*Sağlanan metin parçası*.
****************************************
Avrasya İslam Şurası üye ülkelerinin katılımıyla Ankara'da Meyra Otel'de düzenlenen ‘Avrasya İslam Şurası Fetva Meclisi Kuruluş Toplantısı’yla Fetva Meclisi oluşturuldu. Oluşturulan Fetva Meclisiyle, İslam ülkeleri arasındaki görüş ayrılıkları da büyük ölçüde azaltılmış olacak. İslam dünyası açısından oldukça büyük bir öneme sahip olan Fetva Meclisinin oluşturulmasıyla İslam dünyasındaki bazı sorunlar hakkında ortak kararlar alınabilecek.
Avrasya İslam Şurası üye ülkelerinin katılımıyla gerçekleşen toplantının açış konuşmasını yapan, aynı zamanda Avrasya İslam Şurası Başkanlığını da yürüten Diyanet İşleri Başkanı Prof. Dr. Mehmet Görmez, kurulan fetva meclisinin İslam dünyası için önemine işaret ederek, “Tarihi ilim mirasımızın güncellenerek bugüne taşınması bakımından, asrın meydan okumalarına cevap verme bakımından ve yeni ortaya çıkan meseleleri çözüme kavuşturma bakımından bu Fetva Meclisi son derece önemlidir” dedi.
Yirmi yıllık geçmişi olan Avrasya İslam Şurasının, İslam İşbirliği Teşkilatından sonra en çok Müslümanı bir araya getiren platform olduğuna değinen Diyanet İşleri Başkanı Görmez, “Avrasya İslam Şurası hem ilmi, dini konularda hem de gönül coğrafyamızın dini istikrarı, barış ve selameti için ne kadar önemli olduğu her türlü izahtan varestedir” diye konuştu.
Fetva Meclisinin, İslam aleminin içinden geçtiği süreçler dikkate alınarak ve İslam dünyasında yaşanan fetva kargaşasını önlemek için ortak bir fetva Meclisi oluşturmanın İslam alemine faydalı olacağı kararıyla kurulduğunu belirten Başkan Görmez, toplantının açış konuşmasında şu ifadeleri kullandı;
“İslam ilim mirasını kendi çağına ve gelecek kuşaklara aktarmak her alimin vazifesidir…”
****************************************
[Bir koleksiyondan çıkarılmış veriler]

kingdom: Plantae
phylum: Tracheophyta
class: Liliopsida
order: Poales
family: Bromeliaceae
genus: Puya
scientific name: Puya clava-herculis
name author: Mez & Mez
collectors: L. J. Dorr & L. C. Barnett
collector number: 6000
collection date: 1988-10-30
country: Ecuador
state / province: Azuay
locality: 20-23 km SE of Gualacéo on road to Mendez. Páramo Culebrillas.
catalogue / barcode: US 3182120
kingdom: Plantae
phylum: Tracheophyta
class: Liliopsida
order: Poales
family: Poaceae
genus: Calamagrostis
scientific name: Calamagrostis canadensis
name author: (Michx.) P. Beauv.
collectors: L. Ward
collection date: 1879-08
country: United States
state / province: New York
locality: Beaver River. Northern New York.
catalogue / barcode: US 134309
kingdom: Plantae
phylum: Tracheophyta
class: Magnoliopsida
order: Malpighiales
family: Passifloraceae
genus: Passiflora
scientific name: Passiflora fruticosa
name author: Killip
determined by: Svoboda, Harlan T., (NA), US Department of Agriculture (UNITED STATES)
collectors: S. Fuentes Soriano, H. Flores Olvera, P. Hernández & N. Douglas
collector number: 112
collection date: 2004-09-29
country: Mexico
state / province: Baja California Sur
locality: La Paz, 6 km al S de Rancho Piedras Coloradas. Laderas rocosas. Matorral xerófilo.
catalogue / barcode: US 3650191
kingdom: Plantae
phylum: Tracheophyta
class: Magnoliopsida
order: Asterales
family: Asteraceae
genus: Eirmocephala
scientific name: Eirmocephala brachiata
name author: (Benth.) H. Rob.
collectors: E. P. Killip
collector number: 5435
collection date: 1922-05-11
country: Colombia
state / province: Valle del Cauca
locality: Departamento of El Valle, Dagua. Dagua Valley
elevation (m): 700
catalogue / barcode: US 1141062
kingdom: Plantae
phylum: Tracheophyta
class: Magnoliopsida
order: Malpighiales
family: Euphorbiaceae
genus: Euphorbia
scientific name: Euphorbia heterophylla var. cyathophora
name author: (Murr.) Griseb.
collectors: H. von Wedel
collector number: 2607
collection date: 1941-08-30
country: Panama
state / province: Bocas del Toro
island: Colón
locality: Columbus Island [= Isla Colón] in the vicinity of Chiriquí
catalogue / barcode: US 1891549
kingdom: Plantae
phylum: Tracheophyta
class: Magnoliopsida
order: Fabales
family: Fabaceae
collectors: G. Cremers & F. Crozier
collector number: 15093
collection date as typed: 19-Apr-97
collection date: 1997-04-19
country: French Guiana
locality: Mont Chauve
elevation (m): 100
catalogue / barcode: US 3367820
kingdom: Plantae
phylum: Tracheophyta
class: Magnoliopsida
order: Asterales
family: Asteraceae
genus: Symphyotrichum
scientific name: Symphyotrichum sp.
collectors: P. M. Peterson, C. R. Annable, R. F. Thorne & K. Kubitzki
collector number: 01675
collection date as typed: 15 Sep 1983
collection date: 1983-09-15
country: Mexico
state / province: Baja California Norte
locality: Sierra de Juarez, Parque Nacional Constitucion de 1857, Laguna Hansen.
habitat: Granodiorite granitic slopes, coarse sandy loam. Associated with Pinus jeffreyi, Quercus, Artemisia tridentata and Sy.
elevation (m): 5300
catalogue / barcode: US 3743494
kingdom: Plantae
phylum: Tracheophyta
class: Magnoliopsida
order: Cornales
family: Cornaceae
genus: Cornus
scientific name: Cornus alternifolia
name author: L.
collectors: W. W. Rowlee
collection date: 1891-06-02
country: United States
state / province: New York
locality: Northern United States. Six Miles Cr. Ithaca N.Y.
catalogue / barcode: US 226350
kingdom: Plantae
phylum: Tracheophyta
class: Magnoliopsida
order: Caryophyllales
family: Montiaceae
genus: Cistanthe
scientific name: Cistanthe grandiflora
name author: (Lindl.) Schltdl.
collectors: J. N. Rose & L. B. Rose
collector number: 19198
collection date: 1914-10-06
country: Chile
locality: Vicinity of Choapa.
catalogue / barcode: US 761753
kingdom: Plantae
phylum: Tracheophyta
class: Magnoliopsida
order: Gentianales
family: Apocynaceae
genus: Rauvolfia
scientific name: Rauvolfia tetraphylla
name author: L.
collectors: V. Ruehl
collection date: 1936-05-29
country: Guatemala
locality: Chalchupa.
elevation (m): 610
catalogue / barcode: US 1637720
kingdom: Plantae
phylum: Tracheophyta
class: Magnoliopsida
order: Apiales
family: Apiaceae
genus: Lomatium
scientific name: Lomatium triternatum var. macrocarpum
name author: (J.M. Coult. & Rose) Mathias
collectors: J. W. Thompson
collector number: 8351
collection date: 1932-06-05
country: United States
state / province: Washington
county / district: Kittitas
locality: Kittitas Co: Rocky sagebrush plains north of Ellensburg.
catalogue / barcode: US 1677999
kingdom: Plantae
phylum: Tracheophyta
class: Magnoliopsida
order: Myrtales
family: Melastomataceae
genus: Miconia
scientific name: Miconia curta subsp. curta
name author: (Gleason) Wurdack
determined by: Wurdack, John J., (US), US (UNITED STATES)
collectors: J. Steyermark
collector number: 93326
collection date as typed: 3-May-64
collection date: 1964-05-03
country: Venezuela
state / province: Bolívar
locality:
****************************************
*Verilen talimat 1*. Fetva Meclisi haberinde belirtildiğine göre meclis hangi gerekçeyle kuruldu? Bir ila üç cümleyle açıklayın.
*Verilen talimat 2*. Fetva Meclisi haberinde "Yirmi yıllık geçmişi olan" diye başlayan paragrafı, ana bilgilerini koruyarak kısa bir madde listesine dönüştürün.
Kayıtların metinle bir ilgisi yoktur.

*Sonuç 1*. Meclis, İslam aleminin içinden geçtiği süreçler dikkate alınarak ve İslam dünyasındaki fetva kargaşasını önlemek için kuruldu. Ortak bir fetva meclisi oluşturmanın İslam alemine faydalı olacağına karar verilmişti.

*Sonuç 2*.
- Avrasya İslam Şurasının yirmi yıllık bir geçmişi vardır.
- Diyanet İşleri Başkanı Görmez'e göre Şura, İslam İşbirliği Teşkilatından sonra en çok Müslümanı bir araya getiren platformdur.
- Görmez, Şuranın ilmi ve dini konular için önemli olduğunu söyledi.
- Görmez'e göre Şura, gönül coğrafyasının dini istikrarı, barışı ve selameti için de önemlidir.
- Görmez, bu önemin hiçbir açıklamaya ihtiyaç duymadığını vurguladı.